AppLogin for secure data (Android Runtime SDK)

БелыйАлександр · ‎08-05-2020

Hello!
I need your help. I want to access protected arcgis data online (such as layers and squares) using an applogin and Android Runtime SDK approach (not showing an authorization window for the user), because the user has already been authorized in my application. It was mentioned here (https://community.esri.com/ideas/10944) that you can enable it.

Please tell me if there are now options for solving my problem?

If there is, please help

Nicholas-Furness · ‎08-05-2020

I've implemented a way to get a token using AppLogin for iOS in Swift. Other customers have had success translating this approach to Android. Hopefully it will help: App ID (swift codable) · GitHub

NOTE: It is currently against our terms and conditions to use App Login to access private data services. App Login is intended to allow access to our value add services such as routing, analysis, etc.. But we realize that there are some valid use cases where private data access via App Login is desirable and we're assessing this condition.

In the meantime, you could consider creating ArcGIS Online layers with embedded credentials. See this document: ArcGIS Server web services—ArcGIS Online Help | Documentation

In short, for each private layer you create a new ArcGIS Online item that combines the service URL for the layer with embedded credentials. You can then go to the item settings for the new item and limit access by specifying referer URLs. Then share the item publicly and ensure your app uses the correct referer URL.

Here I've created a version of the traffic layer with embedded credentials:

Then I went into the new item's settings, shared it publicly, and limited access by referer:

Lastly in my app, I set the "Referer" for requests on that layer to match the text above. You do this by settings a RequestConfiguration and calling setHeaders(). You could modify the global RequestConfiguration if you prefer, but in this case I wanted to be more explicit. Here's how I do this in Swift with the ArcGIS Runtime SDK for iOS. It should work the same for Android:

let layer = AGSArcGISMapImageLayer(item: AGSPortalItem(portal: .arcGISOnline(withLoginRequired: false),
                                                               itemID: "<ITEM ID TO MY NEW ITEM WITH STORED CREDENTIALS>"))
if let rc = AGSRequestConfiguration.global().copy() as? AGSRequestConfiguration {
  rc.userHeaders = ["Referer": "myCustomApp://iCanUseStoredCredentials"]
  layer.requestConfiguration = rc
}‍‍‍‍‍‍

You would choose a Referer string of your own that's kept secret. And you should decide for yourself if this provides enough security for your data. If that referer string and the item ID/URL leak, then anyone with that info could access the service.

Anonymous User · ‎08-07-2020

This may not help this situation, but with internal ArcGIS Portal you would use the same credentials to login as you would use for federated services. I have an Android application I wrote that does this exact thing with internal portal and relevant federated services. This alleviates the issue of having to have users enter in credentials multiple times.

БелыйАлександр · ‎08-10-2020

Hello!!
Сould you please share your solution?

БелыйАлександр · ‎08-10-2020

Hi, thanks for the answer!
Please tell me, what about direct access to arcgis online (not to the service), I need it to download areas (in this case, I provide the link to the portal and id maps - https://developers.arcgis.com/android/latest/guide/take-map-offline-preplanned.htm). Can I access the areas using AppLogin?

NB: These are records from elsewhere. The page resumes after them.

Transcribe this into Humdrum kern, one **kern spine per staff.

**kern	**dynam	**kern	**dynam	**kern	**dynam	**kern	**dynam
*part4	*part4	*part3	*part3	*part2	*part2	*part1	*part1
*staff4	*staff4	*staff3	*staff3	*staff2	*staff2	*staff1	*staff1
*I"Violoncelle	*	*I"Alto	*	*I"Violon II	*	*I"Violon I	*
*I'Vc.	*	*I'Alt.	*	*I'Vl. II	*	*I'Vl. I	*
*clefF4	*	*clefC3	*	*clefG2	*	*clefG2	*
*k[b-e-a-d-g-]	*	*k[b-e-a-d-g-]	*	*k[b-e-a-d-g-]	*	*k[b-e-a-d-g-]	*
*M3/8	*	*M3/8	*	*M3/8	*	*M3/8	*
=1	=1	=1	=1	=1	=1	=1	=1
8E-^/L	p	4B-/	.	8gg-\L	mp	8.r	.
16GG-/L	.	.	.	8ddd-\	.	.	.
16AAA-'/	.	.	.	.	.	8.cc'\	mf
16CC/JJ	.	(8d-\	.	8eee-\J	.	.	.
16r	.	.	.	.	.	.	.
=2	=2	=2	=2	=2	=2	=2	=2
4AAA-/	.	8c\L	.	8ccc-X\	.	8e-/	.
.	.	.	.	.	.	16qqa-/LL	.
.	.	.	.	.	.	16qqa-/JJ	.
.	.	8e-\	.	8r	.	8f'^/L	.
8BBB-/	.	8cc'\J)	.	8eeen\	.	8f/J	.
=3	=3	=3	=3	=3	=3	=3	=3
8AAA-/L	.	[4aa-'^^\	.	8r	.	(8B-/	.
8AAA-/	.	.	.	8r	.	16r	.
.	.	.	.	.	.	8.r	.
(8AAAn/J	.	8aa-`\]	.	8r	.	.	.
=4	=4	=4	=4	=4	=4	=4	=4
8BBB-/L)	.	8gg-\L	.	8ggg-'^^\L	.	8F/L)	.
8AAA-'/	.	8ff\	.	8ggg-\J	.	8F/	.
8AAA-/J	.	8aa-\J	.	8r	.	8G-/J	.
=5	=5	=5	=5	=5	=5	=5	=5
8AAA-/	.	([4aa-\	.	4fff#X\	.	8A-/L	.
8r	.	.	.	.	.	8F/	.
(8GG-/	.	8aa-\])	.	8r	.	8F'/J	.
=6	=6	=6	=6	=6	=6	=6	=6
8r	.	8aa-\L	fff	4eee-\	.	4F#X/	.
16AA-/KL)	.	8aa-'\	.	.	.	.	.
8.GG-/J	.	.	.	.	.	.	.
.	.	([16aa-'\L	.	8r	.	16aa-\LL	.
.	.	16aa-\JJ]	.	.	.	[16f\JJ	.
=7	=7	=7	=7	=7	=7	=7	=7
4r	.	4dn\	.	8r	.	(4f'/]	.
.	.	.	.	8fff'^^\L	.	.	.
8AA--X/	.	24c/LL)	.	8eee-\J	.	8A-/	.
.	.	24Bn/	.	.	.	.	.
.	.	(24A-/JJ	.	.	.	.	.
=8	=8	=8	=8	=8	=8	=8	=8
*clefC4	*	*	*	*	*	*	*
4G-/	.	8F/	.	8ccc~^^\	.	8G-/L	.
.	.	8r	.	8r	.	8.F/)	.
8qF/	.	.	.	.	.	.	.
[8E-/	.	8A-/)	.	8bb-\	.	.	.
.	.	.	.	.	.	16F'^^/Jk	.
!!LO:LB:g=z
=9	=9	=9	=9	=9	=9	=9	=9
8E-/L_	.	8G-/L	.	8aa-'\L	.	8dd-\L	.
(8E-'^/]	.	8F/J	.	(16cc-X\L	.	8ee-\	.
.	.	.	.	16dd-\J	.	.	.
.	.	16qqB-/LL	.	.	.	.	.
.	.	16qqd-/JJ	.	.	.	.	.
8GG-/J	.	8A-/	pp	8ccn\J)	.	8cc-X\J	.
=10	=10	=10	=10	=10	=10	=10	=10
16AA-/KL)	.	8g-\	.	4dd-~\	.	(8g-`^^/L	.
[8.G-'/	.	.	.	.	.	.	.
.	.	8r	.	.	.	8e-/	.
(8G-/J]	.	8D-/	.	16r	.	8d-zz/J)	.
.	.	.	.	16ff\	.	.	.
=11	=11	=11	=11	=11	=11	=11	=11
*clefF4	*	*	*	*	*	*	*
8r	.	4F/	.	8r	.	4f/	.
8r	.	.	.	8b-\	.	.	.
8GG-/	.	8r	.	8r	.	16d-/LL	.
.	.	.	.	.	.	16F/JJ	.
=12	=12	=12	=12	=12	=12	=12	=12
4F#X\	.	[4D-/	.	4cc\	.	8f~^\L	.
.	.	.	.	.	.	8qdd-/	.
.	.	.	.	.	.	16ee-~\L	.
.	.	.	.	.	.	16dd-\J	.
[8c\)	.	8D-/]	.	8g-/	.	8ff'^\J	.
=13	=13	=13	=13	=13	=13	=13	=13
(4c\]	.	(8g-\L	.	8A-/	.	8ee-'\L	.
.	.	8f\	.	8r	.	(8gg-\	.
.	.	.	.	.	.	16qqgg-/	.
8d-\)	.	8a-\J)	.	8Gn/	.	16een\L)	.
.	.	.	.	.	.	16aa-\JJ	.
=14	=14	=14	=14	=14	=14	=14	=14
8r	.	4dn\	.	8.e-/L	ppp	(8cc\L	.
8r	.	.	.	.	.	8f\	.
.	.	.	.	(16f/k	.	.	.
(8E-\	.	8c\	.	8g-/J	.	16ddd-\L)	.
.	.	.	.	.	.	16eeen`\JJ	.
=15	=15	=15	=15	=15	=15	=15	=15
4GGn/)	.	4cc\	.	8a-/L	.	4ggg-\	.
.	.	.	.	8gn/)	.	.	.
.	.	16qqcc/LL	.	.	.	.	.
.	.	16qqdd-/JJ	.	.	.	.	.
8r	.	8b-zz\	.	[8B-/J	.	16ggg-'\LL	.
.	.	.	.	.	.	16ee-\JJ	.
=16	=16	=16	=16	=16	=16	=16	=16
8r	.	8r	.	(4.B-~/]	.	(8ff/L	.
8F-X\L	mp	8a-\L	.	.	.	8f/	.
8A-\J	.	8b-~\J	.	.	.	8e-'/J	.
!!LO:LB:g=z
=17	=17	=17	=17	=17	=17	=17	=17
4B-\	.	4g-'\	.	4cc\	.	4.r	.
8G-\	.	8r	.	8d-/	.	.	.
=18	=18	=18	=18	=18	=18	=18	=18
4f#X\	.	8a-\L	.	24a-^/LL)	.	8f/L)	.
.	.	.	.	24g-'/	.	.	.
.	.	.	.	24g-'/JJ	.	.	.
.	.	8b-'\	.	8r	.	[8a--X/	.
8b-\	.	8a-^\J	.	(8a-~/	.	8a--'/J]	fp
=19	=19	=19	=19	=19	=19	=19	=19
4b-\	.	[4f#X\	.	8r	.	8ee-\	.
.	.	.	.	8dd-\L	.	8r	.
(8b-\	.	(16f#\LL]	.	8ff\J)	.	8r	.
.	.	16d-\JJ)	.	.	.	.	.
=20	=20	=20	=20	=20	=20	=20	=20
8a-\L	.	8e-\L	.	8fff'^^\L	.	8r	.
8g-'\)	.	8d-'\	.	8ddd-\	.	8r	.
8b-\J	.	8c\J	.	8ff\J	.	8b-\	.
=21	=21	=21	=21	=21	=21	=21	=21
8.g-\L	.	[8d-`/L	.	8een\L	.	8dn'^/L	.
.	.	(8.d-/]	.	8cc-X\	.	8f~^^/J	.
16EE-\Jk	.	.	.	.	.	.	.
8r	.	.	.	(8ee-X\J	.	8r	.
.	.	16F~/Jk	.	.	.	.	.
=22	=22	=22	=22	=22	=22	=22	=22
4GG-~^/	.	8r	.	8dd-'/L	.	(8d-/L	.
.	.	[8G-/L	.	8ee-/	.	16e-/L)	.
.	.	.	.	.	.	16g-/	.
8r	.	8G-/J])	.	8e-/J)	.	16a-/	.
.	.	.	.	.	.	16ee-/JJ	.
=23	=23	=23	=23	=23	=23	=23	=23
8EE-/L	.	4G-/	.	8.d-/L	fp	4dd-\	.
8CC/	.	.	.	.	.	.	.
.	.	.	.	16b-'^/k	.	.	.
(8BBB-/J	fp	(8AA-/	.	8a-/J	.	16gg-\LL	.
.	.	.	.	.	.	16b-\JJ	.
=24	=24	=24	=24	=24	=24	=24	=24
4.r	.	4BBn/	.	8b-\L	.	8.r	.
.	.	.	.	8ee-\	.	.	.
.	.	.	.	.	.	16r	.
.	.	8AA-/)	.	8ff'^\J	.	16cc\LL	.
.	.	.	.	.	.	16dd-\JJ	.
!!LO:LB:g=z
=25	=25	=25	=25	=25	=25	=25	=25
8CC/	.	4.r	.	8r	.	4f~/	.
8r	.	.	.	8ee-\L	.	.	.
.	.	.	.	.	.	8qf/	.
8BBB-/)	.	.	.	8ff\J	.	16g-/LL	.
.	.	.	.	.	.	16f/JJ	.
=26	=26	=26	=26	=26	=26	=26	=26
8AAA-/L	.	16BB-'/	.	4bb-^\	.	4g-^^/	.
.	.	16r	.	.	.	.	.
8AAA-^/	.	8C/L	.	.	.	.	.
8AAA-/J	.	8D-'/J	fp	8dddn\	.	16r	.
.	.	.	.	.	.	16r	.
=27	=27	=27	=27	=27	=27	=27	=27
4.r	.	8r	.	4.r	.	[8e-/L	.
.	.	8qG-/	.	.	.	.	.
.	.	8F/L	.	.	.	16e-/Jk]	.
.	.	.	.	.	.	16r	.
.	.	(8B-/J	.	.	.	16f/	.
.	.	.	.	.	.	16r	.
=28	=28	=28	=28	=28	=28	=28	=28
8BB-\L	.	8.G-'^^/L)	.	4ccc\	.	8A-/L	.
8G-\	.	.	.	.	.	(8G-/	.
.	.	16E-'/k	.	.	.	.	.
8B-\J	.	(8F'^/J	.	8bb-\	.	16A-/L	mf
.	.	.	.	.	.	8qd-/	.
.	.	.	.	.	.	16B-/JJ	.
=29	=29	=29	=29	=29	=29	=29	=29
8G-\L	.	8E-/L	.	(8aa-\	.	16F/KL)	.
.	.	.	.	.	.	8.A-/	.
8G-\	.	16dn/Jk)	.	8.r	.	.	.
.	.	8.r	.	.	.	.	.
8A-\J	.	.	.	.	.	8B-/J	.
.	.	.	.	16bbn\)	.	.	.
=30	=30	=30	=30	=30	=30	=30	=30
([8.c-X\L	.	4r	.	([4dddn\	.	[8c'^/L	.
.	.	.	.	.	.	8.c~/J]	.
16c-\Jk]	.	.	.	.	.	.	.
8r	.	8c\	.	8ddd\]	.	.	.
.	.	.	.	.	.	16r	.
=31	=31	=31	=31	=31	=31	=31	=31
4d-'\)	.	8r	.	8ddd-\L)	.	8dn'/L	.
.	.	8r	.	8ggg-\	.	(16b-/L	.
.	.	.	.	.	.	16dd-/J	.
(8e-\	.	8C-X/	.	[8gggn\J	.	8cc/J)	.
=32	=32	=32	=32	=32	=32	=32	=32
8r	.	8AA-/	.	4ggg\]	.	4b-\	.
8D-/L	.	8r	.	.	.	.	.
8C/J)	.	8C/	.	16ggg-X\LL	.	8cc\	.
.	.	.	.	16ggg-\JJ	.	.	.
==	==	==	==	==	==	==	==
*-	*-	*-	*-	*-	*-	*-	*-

Nicholas-Furness · ‎08-10-2020

Hi.

In general, yes, you can use App Login to work directly with ArcGIS Online. However, when you are dealing with sharing between groups and organizations, you may encounter limitations (think of App Login as designed for targeted direct access, without a particular user identity behind it).

Unfortunately there is currently a limitation in ArcGIS Online which prevents the preplanned offline workflow working with App Login. We're investigating and I'm hoping that we can get this resolved with the next update to ArcGIS Online.